Production in Romilly-sur-Seine, a city in central France about 90 minutes outside of Paris, allows for small-series runs of up to 400 pieces with international distribution. There will likely be further developments shown at fashion weeks in the fall and by early 2027 the brand plans to present denser made-in-France men’s and women’s collections.
For Monfort, this trajectory will prove “we can do things thought, imagined, designed and produced in France, an hour and half outside Paris,” he said. “It adds magic and we know that internationally, this has value.”
The French company’s goal is to top 150 million euros in sales by 2028, with a third of the business coming from the U.S. In the meantime, its spring 2027 orders are up 50 percent.
Early signs are encouraging. Fauvet said that the U.S. market, where Le Coq Sportif has not been present with physical distribution for many years, has emerged as the second largest after France, particularly since the e-commerce launch.

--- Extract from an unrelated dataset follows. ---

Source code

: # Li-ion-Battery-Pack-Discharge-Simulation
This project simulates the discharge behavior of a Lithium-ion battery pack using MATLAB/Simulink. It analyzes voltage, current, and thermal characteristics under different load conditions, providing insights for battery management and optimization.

While that’s only a 10 percent share of the business currently, it happened “without any marketing activity” targeting the territory. That’s set to change in September, with an initiative in New York on the cards.
“We are going to offer Le Coq Sportif again the commercial, reputational and prestige success that the brand deserves,” said Monfort. “That is our only mission.”

A look from Le Coq Sportif’s relaunch.